Recorded data:
☆ ☆ ☆ ☆ ☆

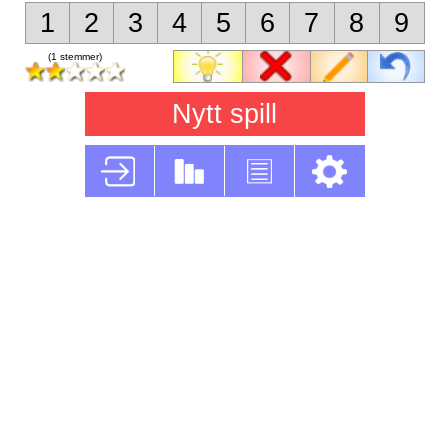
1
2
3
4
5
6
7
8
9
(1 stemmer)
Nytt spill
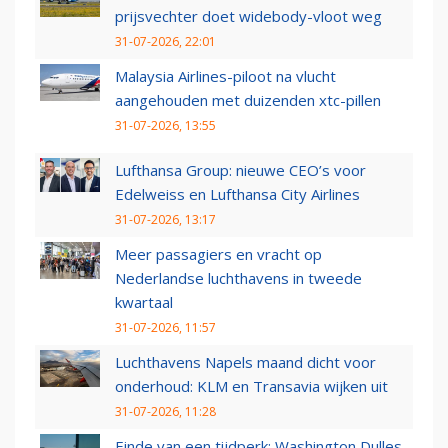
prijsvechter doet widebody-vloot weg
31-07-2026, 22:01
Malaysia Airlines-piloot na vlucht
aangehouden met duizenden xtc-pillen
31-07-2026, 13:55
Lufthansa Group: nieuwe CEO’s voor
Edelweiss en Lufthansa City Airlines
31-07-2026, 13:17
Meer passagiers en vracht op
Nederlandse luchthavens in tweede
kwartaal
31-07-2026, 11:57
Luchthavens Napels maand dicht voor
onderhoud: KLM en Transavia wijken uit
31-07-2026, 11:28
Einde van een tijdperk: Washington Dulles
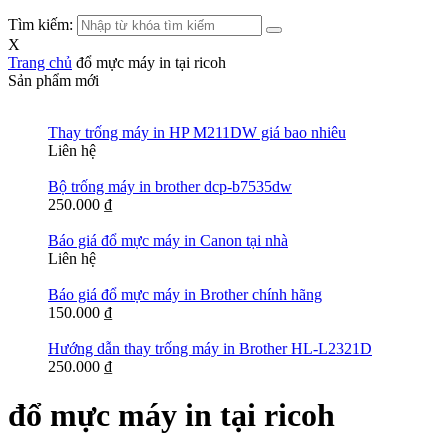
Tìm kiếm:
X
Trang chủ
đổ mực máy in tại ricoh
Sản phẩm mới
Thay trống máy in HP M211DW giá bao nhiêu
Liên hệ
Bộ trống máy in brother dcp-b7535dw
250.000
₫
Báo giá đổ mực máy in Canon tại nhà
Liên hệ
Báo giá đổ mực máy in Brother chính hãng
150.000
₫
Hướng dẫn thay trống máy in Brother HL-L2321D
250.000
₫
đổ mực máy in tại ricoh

☆ ☆ ☆ ☆ ☆

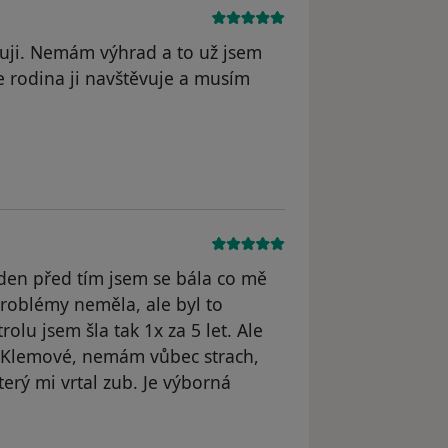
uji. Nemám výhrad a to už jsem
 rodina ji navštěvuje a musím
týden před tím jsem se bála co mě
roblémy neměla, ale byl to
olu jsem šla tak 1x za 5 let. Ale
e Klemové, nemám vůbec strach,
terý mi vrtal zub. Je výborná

☆ ☆ ☆ ☆ ☆

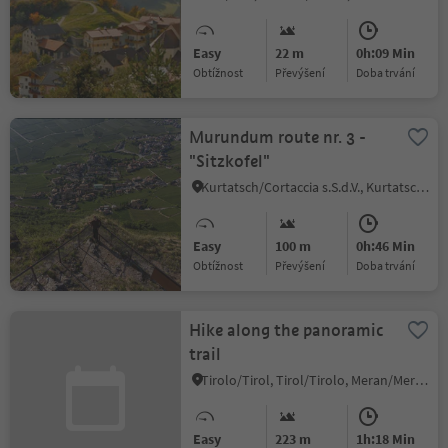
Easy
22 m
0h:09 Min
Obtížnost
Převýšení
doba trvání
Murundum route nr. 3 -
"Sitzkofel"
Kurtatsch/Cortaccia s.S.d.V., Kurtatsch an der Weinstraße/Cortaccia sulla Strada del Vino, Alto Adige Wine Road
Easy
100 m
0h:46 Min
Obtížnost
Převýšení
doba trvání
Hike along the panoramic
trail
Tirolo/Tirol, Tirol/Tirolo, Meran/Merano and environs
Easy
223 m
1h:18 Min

☆ ☆ ☆ ☆ ☆

## WHAT TO PRODUCE
Using the entries above, say how many lines contain the string "Airlines"; the number is the full reply.

## ANSWER BOX
2